There is a common perception that the industry must wait for 6G to realize the full potential of intelligent networks, yet 5G Standalone (SA) already exposes massive amounts of data. How can operators leverage current per-slice quality metrics to transition into managed service providers for B2B and B2G sectors today?
Waiting for 6G is a missed opportunity because 5G Standalone already provides an enormous amount of data that can be actioned right now. The disaggregated nature of 5G SA exposes per-slice quality metrics, which serve as the foundation for sophisticated B2B and B2G service level agreements. By leveraging this data, we can transition from being a simple “connectivity pipe” to a high-value managed service provider that offers tailored networks for government or industrial applications. We are currently building use cases that utilize this real-time information to provide dedicated, secure, and high-performance slices for critical infrastructure. It is about taking the tools available today and applying intelligent automation to prove that we can meet the rigorous demands of enterprise and government clients without needing a generational hardware shift.
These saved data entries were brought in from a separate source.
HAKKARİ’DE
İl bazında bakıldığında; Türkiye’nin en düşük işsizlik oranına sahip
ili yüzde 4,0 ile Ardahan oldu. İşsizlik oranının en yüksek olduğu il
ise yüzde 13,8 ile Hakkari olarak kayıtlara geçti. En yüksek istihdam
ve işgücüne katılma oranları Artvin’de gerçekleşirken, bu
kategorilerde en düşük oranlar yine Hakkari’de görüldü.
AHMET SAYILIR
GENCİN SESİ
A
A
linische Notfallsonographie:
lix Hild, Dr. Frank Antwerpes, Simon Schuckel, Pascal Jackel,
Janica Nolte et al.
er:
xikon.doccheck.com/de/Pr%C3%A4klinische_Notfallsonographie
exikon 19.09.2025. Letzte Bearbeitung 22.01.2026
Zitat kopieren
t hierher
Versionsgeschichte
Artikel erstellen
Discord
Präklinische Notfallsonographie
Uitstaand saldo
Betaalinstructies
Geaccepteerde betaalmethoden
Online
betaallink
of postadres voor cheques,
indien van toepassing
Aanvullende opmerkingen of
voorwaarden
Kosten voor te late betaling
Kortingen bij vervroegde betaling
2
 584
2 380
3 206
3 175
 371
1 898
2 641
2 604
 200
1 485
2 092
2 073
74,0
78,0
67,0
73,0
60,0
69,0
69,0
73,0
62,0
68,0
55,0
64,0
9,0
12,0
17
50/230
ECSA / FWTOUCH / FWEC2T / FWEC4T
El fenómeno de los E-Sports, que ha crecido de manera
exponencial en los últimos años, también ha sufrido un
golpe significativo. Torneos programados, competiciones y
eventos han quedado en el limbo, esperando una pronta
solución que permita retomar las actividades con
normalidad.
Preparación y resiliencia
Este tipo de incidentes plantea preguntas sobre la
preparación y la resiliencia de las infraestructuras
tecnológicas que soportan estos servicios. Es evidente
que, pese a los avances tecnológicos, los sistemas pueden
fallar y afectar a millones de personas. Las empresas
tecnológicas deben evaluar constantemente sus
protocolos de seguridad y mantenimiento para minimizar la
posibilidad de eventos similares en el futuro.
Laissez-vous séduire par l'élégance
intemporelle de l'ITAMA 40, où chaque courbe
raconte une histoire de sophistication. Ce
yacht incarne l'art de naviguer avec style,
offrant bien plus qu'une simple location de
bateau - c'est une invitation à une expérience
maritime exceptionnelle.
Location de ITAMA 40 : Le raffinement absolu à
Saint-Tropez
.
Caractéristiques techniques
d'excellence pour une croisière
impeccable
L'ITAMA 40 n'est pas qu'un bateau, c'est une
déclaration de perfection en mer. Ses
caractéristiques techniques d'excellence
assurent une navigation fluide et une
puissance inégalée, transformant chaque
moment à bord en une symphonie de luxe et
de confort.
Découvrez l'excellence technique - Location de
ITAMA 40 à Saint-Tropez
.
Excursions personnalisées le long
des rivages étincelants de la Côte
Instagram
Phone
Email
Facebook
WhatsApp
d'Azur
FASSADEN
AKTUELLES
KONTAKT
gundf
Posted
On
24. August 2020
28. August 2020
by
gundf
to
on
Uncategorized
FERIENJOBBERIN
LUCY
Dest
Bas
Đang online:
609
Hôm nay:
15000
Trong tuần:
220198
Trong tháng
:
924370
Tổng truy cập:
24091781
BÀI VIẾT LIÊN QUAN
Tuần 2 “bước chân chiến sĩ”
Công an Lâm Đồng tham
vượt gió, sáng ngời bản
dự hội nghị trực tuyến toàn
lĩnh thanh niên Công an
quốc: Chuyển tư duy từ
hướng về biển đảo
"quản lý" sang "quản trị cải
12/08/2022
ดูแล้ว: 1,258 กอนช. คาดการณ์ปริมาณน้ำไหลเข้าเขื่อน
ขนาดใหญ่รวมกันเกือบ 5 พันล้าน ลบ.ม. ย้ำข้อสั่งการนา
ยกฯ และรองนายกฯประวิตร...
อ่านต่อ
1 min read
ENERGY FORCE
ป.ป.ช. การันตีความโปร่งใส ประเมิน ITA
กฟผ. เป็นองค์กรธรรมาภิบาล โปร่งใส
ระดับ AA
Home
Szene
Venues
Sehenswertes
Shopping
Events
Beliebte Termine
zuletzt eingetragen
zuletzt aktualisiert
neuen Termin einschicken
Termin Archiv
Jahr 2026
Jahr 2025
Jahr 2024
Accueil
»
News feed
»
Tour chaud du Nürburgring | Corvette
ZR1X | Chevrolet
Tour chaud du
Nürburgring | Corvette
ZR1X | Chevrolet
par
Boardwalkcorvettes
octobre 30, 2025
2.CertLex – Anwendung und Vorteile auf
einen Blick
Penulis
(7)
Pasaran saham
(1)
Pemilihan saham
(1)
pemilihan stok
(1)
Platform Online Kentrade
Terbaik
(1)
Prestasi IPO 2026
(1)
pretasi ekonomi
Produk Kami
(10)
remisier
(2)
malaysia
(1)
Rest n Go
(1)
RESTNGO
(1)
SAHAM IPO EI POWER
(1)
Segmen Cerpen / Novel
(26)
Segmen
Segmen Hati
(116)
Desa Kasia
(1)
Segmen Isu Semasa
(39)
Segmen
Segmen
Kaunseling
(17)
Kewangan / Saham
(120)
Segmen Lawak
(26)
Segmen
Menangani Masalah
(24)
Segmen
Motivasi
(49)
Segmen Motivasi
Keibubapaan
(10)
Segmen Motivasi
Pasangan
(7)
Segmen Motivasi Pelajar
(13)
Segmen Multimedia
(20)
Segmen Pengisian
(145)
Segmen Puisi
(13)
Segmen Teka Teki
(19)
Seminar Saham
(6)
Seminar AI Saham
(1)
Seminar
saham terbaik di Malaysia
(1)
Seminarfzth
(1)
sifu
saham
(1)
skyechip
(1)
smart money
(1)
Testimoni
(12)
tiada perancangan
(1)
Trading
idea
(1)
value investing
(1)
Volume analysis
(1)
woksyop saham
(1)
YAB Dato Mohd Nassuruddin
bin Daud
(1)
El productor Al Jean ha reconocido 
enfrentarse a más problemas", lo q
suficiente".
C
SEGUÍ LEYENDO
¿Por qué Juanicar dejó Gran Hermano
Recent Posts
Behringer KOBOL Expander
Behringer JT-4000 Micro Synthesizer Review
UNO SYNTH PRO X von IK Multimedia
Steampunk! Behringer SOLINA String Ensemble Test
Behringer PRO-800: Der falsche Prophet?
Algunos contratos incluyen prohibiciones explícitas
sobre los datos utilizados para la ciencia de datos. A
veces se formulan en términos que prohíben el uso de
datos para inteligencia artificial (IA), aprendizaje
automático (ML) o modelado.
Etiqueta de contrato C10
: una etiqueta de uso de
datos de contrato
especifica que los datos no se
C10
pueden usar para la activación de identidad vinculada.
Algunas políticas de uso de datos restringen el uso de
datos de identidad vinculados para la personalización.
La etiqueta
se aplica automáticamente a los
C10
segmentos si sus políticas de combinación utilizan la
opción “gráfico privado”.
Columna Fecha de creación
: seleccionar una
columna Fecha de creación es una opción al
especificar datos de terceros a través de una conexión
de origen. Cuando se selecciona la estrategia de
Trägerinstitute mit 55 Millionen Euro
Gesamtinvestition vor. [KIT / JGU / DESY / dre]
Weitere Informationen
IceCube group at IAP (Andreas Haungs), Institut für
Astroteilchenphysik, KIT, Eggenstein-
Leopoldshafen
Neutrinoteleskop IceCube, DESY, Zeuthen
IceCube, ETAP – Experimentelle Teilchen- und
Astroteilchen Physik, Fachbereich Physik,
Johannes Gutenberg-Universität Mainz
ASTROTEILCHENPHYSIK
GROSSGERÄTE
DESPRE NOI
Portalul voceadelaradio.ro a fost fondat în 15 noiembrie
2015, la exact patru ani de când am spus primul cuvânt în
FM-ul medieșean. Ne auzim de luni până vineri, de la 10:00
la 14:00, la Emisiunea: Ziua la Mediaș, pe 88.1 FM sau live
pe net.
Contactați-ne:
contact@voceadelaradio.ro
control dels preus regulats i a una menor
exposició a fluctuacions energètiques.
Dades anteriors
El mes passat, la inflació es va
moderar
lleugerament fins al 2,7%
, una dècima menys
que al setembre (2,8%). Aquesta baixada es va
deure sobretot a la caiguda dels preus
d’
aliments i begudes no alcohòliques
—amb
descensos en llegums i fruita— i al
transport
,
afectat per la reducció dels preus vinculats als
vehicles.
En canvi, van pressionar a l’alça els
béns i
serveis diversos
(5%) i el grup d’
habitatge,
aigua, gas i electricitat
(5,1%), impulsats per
If open RAN is a prerequisite for AI RAN, it implies that the operator must be the sole architect of network intelligence. How does the transition from simple disaggregation to AI-driven resource management and intelligent scheduling change your daily operations, and what specific internal capabilities must an operator develop to lead this shift?
The shift to AI RAN fundamentally changes our daily operations by moving us from reactive troubleshooting to proactive system architecture. If the network isn’t open, you are essentially relying on someone else’s intelligence, but in an open environment, the operator becomes the primary architect of the network’s brain. This requires us to develop deep internal capabilities in data science and software engineering to manage intelligent scheduling and resource allocation in real-time. Our teams are no longer just maintaining hardware; they are managing AI agents that optimize the network on the fly. This evolution demands a cultural shift within the organization, where we prioritize the development of proprietary rApps and internal tooling to ensure we maintain absolute control over how our network behaves.
What is your forecast for the evolution of AI-driven network automation over the next three years?
Over the next three years, I expect a total departure from the traditional model where hardware vendors dictate network logic. We will see AI-driven automation move from basic anomaly detection to fully autonomous resource management and intelligent scheduling that adapts to user demand in milliseconds. The industry will likely see a massive surge in the deployment of specialized AI agents that reside on vendor-agnostic platforms, allowing for a level of network customization we haven’t seen before. Operators who have already embraced the “pain” of integration today will be the ones dominating the B2B2C market, as they will have the mature software infrastructure required to host these advanced AI capabilities. Ultimately, the next three years will prove that the operator’s ability to architect their own intelligence is the single most important factor in their commercial success.